On Sat, Sep 29, 2007 at 12:12:52PM -0700, Davide Libenzi wrote:
> On Sat, 29 Sep 2007, Nick Piggin wrote:
> 
> > [ This is true for x86's sfence/lfence, but raises a question about Linux's
> > memory barriers. Does anybody expect that a sequence of smp_wmb and smp_rmb
> > would ever provide a full smp_mb barrier? I've always assumed no, but I
> > don't know if it is actually documented? ]
> 
> No, that can't be. rmb+wmb can't be considered a full mb.

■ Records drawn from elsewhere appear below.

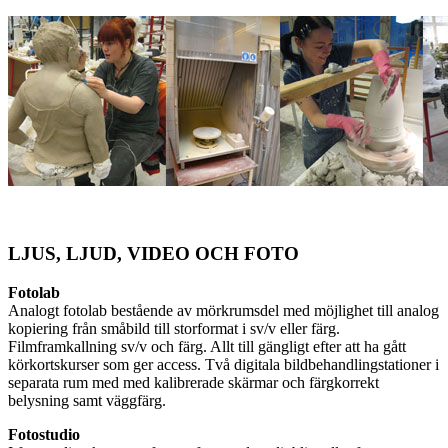
LJUS, LJUD, VIDEO OCH FOTO
Fotolab
Analogt fotolab bestående av mörkrumsdel med möjlighet till analog
kopiering från småbild till storformat i sv/v eller färg.
Filmframkallning sv/v och färg. Allt till gängligt efter att ha gått
körkortskurser som ger access. Två digitala bildbehandlingstationer i
separata rum med med kalibrerade skärmar och färgkorrekt
belysning samt väggfärg.
Fotostudio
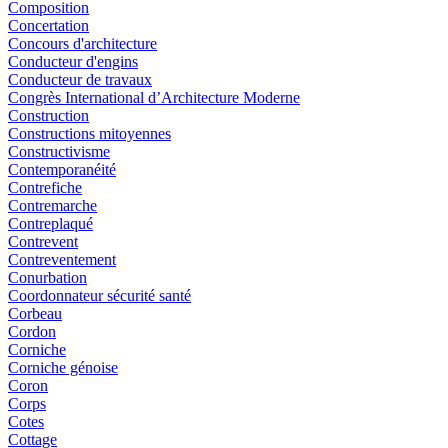
Composition
Concertation
Concours d'architecture
Conducteur d'engins
Conducteur de travaux
Congrès International d’Architecture Moderne
Construction
Constructions mitoyennes
Constructivisme
Contemporanéité
Contrefiche
Contremarche
Contreplaqué
Contrevent
Contreventement
Conurbation
Coordonnateur sécurité santé
Corbeau
Cordon
Corniche
Corniche génoise
Coron
Corps
Cotes
Cottage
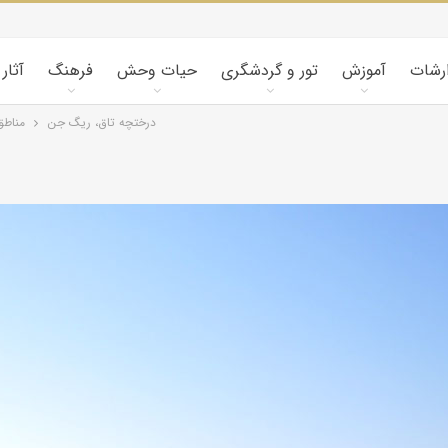
ارشات
آموزش
تور و گردشگری
حیات وحش
فرهنگ
آثار
درختچه تاق، ریگ جن
مناط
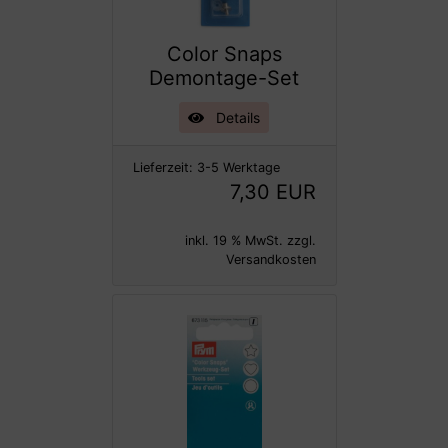
Color Snaps
Demontage-Set
Details
Lieferzeit:
3-5 Werktage
7,30 EUR
inkl. 19 % MwSt. zzgl.
Versandkosten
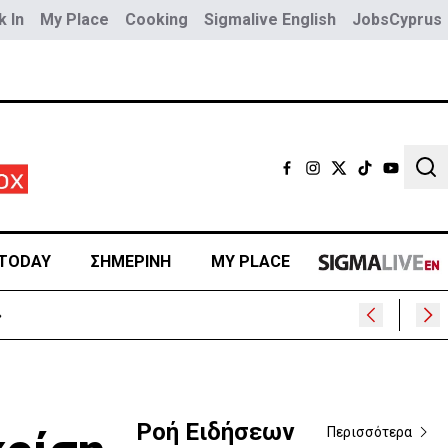
 In
My Place
Cooking
Sigmalive English
JobsCyprus
Sear
TODAY
ΣΗΜΕΡΙΝΗ
MY PLACE
εις
Ροή Ειδήσεων
Περισσότερα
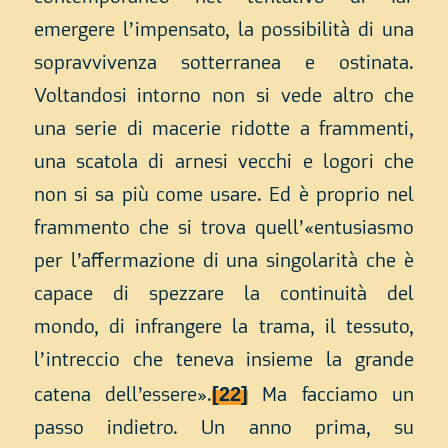
emergere l’impensato, la possibilità di una
sopravvivenza sotterranea e ostinata.
Voltandosi intorno non si vede altro che
una serie di macerie ridotte a frammenti,
una scatola di arnesi vecchi e logori che
non si sa più come usare. Ed è proprio nel
frammento che si trova quell’«entusiasmo
per l’affermazione di una singolarità che è
capace di spezzare la continuità del
mondo, di infrangere la trama, il tessuto,
l’intreccio che teneva insieme la grande
[22]
catena dell’essere».
Ma facciamo un
passo indietro. Un anno prima, su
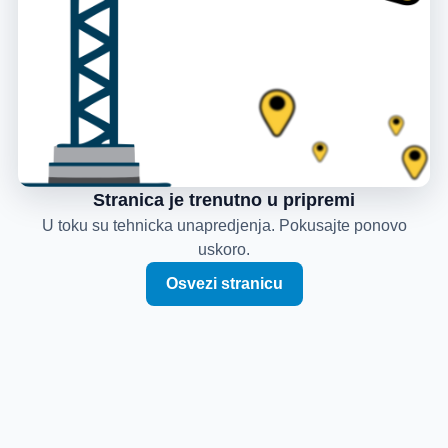
Stranica je trenutno u pripremi
U toku su tehnicka unapredjenja. Pokusajte ponovo
uskoro.
Osvezi stranicu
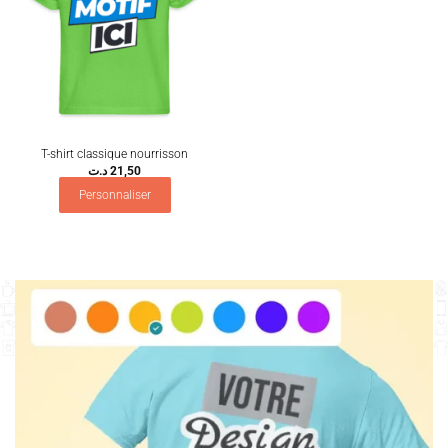
T-shirt classique nourrisson
د.ت
21,50
Personnaliser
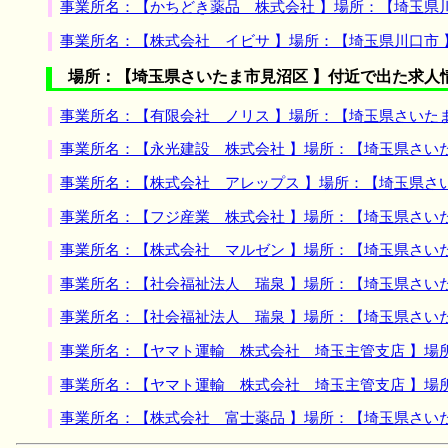
事業所名：【かちどき薬品 株式会社 】場所：【埼玉県
事業所名：【株式会社 イビサ 】場所：【埼玉県川口市
場所：【埼玉県さいたま市見沼区 】付近で出た求人
事業所名：【有限会社 ノリス 】場所：【埼玉県さいた
事業所名：【永光建設 株式会社 】場所：【埼玉県さい
事業所名：【株式会社 アレップス 】場所：【埼玉県さ
事業所名：【フジ産業 株式会社 】場所：【埼玉県さい
事業所名：【株式会社 マルゼン 】場所：【埼玉県さい
事業所名：【社会福祉法人 瑞泉 】場所：【埼玉県さい
事業所名：【社会福祉法人 瑞泉 】場所：【埼玉県さい
事業所名：【ヤマト運輸 株式会社 埼玉主管支店 】場
事業所名：【ヤマト運輸 株式会社 埼玉主管支店 】場
事業所名：【株式会社 富士薬品 】場所：【埼玉県さい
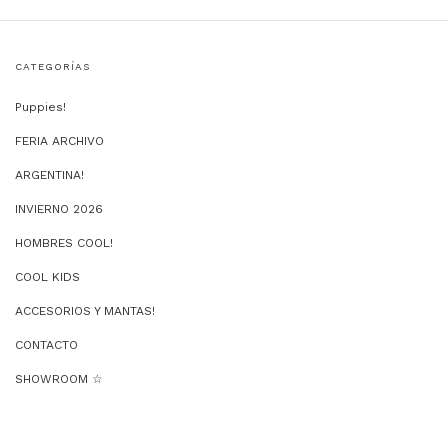
CATEGORÍAS
Puppies!
FERIA ARCHIVO
ARGENTINA!
INVIERNO 2026
HOMBRES COOL!
COOL KIDS
ACCESORIOS Y MANTAS!
CONTACTO
SHOWROOM ☆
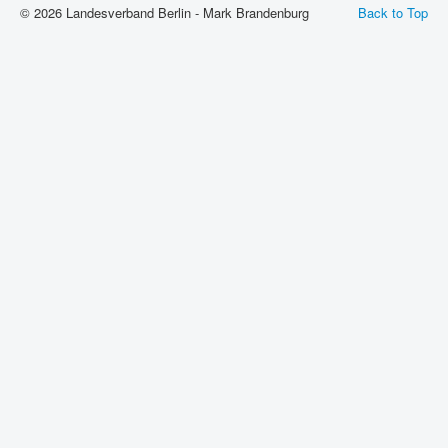
© 2026 Landesverband Berlin - Mark Brandenburg
Back to Top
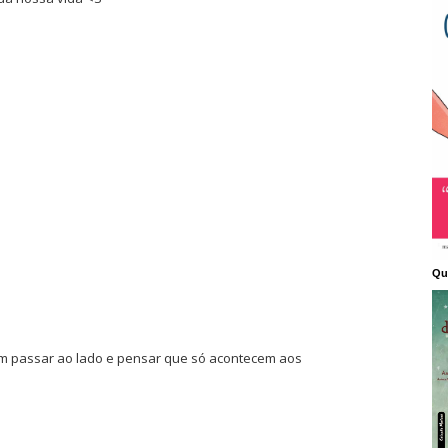
Qu
dem passar ao lado e pensar que só acontecem aos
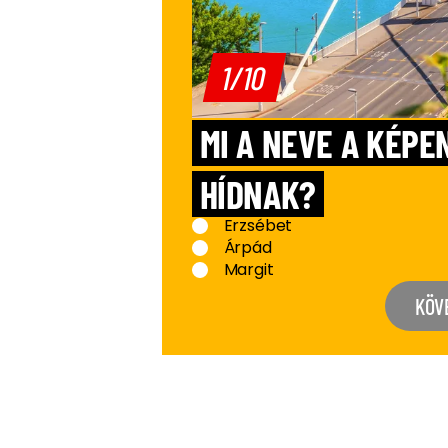
1/10
MI A NEVE A KÉPE
HÍDNAK?
Erzsébet
Árpád
Margit
KÖV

Oh I realise it doesn't work with current implementations (powerpc at
least also would be broken I think). And I've always assumed no... But
the question was just whether the Linux memory model requires it (it
theoretically could require that smp_rmb is sequentially ordered WRT
smp_wmb without actually sequentially ordering stores around itself).



> There was a 
> recent discussion about this in the thread originated by peterz scalable 
> rw_mutex patches.

OK, good to hear it has been discussed. I didn't see anything explicit
in the documentation about it.  A lot of the literature often says that
"barrier instructions" have a sequential ordering, so it could be useful
to explicitly say this isn't the case for Linux for rmb vs wmb.